L'argent a nettement surpassé l'or, avec une hausse des prix de près de 150 % sur l'année écoulée, soutenu à la fois par les flux refuge et une demande industrielle robuste. Cela a ramené le ratio or/argent à un peu plus de 50, son niveau le plus bas depuis 2011.
Au-delà de la volatilité liée aux politiques, l'argent continue de faire face à un déficit structurel de l'offre. La croissance de la production minière reste limitée, car la majeure partie de l'argent est un sous-produit d'autres métaux, ce qui restreint la capacité de l'industrie à réagir rapidement à la hausse des prix.

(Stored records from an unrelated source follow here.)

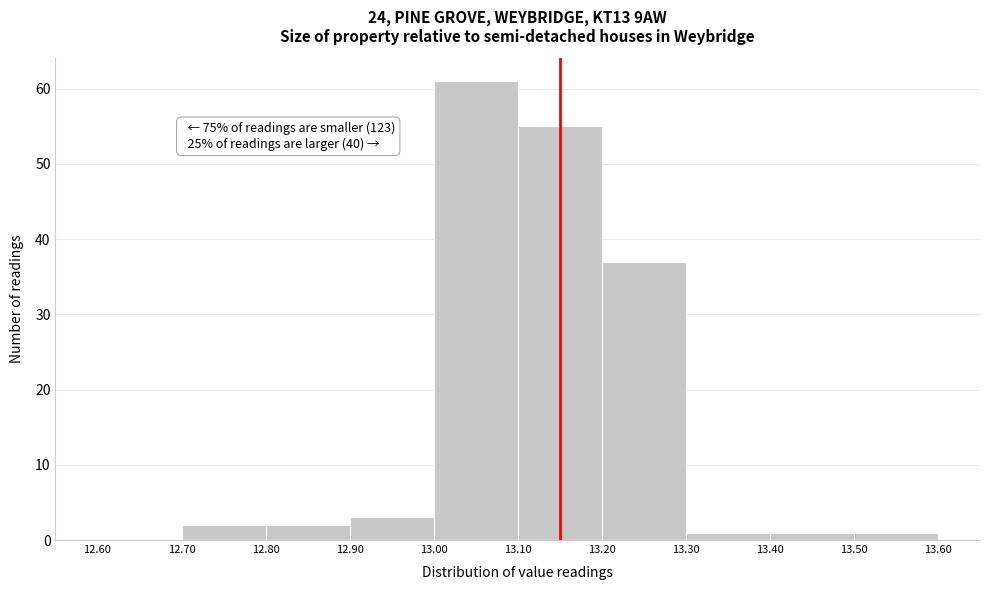

Over which range of the x-axis is the bar tallest?

13.00 to 13.10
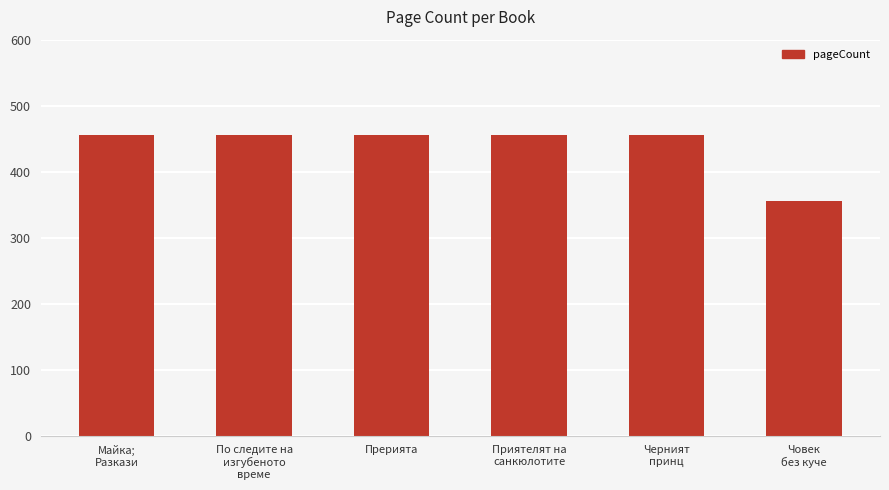

What is the value of the 1st bar from the left?

456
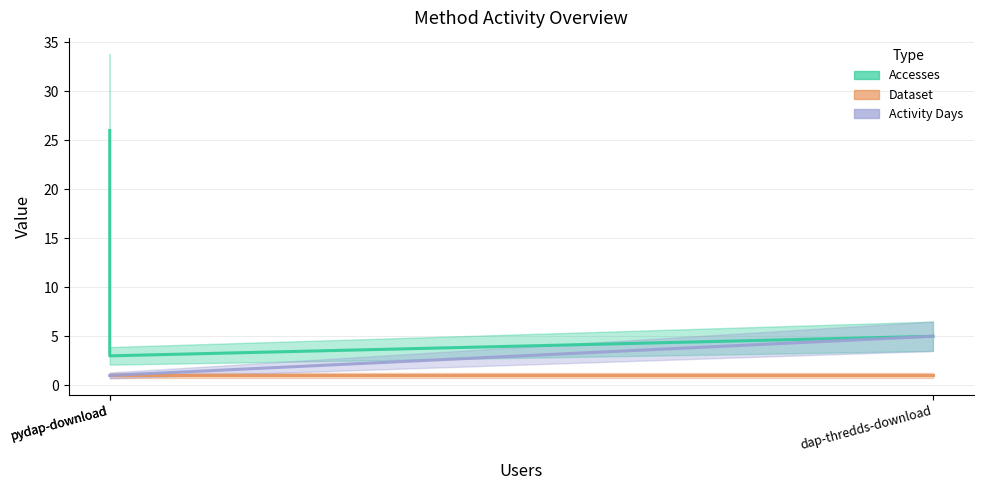

How many lines are shown in the chart?

3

Dans le même temps, la demande industrielle liée au solaire, à l'électrification et à l'électronique reste solide, maintenant le marché physique tendu.
Ce déficit persistant soutient la perspective haussière de l'argent et aide à expliquer pourquoi les prix sont restés élevés malgré les fluctuations de la prime de risque spéculative.
La volatilité devrait rester élevée, car le double rôle de l'argent, à la fois métal industriel et d'investissement, continue d'entraîner des variations en pourcentage plus importantes que l'or, notamment en raison de sa taille de marché globale plus réduite.
À court terme, les prix pourraient se consolider dans une fourchette alors que les risques tarifaires sont réévalués et que le positionnement se normalise. Cependant, les déficits structurels, la disponibilité physique limitée et l'incertitude politique persistante suggèrent que les baisses pourraient être limitées, l'argent restant probablement bien soutenu en cas de replis. L'évolution des politiques commerciales, les conditions macroéconomiques et tout nouveau signe de perturbation de l'approvisionnement resteront des catalyseurs clés.
Le rôle de l'argent dans la demande industrielle et l'offre physique contrainte soutiennent un contexte structurel positif, mais les risques liés à la politique commerciale et au sentiment macroéconomique resteront des moteurs clés de la dynamique des prix.